Today’s chip cards are powered by microprocessors that are much more capable and secure, and many are also embedded with tiny antennae that enable contactless transactions. Biometric cards, which combine fingerprints with chips to verify a cardholder’s identity, offer another layer of security.
According to Mastercard, newly issued credit and debit cards will not be required to have a stripe starting in 2024 in Europe, 2027 in the US, and by 2033, no Mastercard cards will have magnetic stripes.
“It’s time to fully embrace these best-in-class capabilities, which ensure consumers can pay simply, swiftly, and with peace of mind,” says Ajay Bhalla, president of Mastercard’s Cyber & Intelligence business. “What’s best for consumers is what’s best for everyone in the ecosystem.”
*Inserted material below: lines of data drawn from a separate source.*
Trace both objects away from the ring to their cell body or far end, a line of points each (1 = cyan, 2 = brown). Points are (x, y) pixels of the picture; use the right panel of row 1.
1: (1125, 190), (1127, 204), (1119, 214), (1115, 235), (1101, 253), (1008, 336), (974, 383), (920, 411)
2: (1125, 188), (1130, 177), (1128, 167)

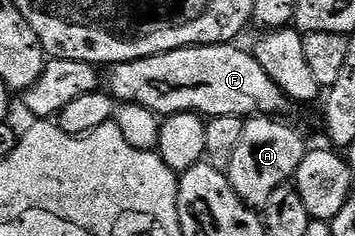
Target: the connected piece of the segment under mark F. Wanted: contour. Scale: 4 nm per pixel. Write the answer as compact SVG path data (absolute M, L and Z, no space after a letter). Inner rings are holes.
M233 43L223 45L193 45L190 49L176 49L154 57L140 57L138 61L123 61L112 66L113 78L107 85L112 96L121 103L136 103L152 109L158 115L196 113L206 119L233 116L248 119L254 115L281 115L287 106L285 93L263 71L252 52L244 53Z

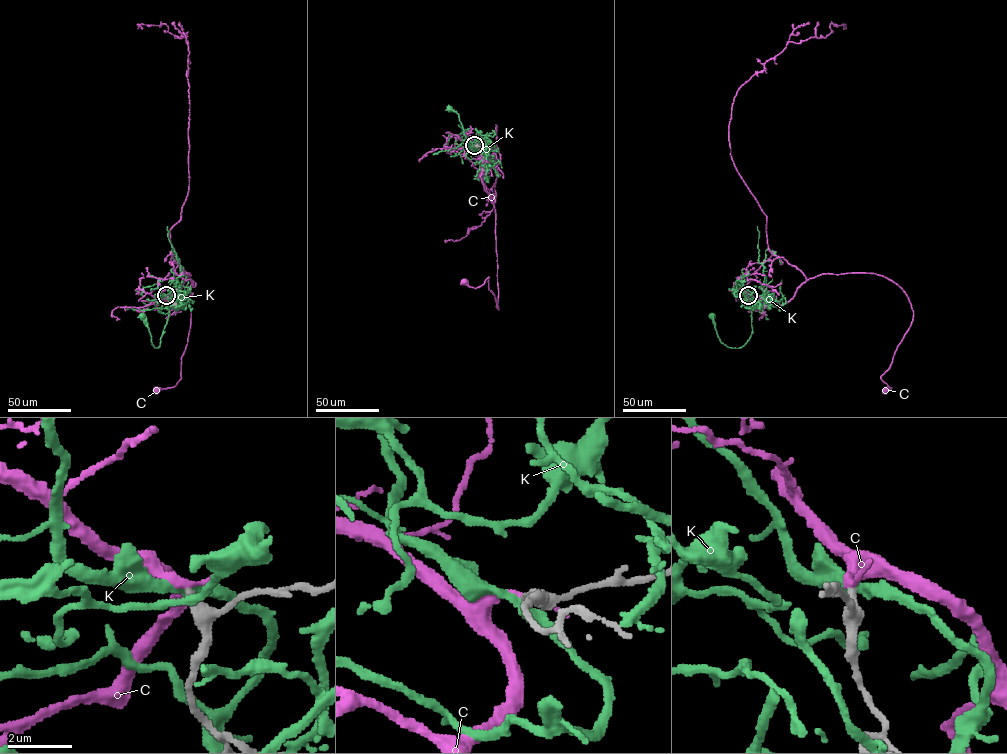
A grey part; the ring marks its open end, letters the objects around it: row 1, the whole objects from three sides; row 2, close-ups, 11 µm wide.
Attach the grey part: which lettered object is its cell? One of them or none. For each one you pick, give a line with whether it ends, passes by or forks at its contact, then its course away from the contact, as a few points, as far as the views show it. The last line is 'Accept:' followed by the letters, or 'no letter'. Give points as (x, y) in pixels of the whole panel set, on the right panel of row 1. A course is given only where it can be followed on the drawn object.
C: it passes by; it runs (748, 295), (783, 304), (821, 274), (872, 273), (896, 283), (912, 320), (881, 376), (891, 388), (884, 390)
Accept: C

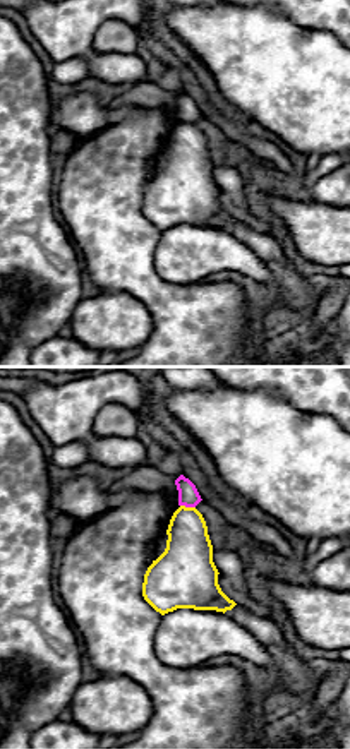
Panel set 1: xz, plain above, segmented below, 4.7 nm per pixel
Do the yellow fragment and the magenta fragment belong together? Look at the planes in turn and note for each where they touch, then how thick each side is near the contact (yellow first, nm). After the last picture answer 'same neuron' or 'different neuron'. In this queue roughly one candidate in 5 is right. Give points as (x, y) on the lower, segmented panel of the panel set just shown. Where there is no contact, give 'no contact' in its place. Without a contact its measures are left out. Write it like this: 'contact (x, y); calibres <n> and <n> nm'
contact (187, 508); calibres 240 and 100 nm

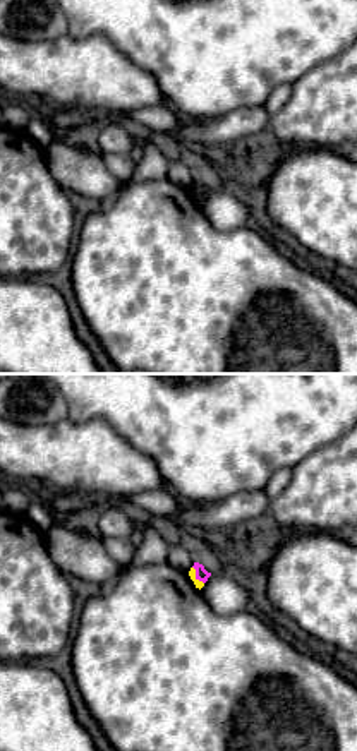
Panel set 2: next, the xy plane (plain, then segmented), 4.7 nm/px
contact (194, 575); calibres 40 and 60 nm

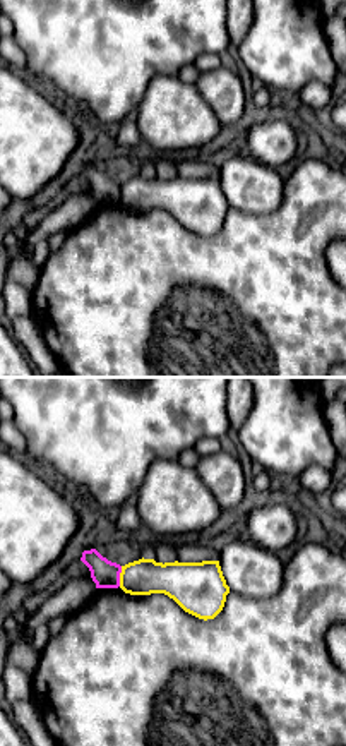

With this decision from the company, Apple Card could receive this upgrade starting in 2027. As Apple aims to offer a minimalist card with the most security available, opting out from the magnetic stripes as soon as possible sounds very reasonable.
When you pay using Apple’s own payment system, it generates a randomized new card so no one can use your real credit card information to make a purchase without your knowledge.
Although Apple Card offers a better interface than real benefits, as its cashback features are very limited, changing to a stripless card will further reduce the chances of fraud. A Mastercard survey also shows that Americans are changing their payment patterns:
More than half of Americans prefer using a chip card payment at a terminal over any other payment method, with security being the driving factor… That was followed by contactless payments — with a card or a digital wallet. Only 11% said they preferred to swipe, and that drops to 9% when looking at cardholders with experience using contactless payments. And in a July study by Phoenix, 81% of American cardholders surveyed reported they would be comfortable with a card that does not have the magnetic stripe, and 92% would increase or keep usage of their cards the same if the magnetic stripe was no longer on the card.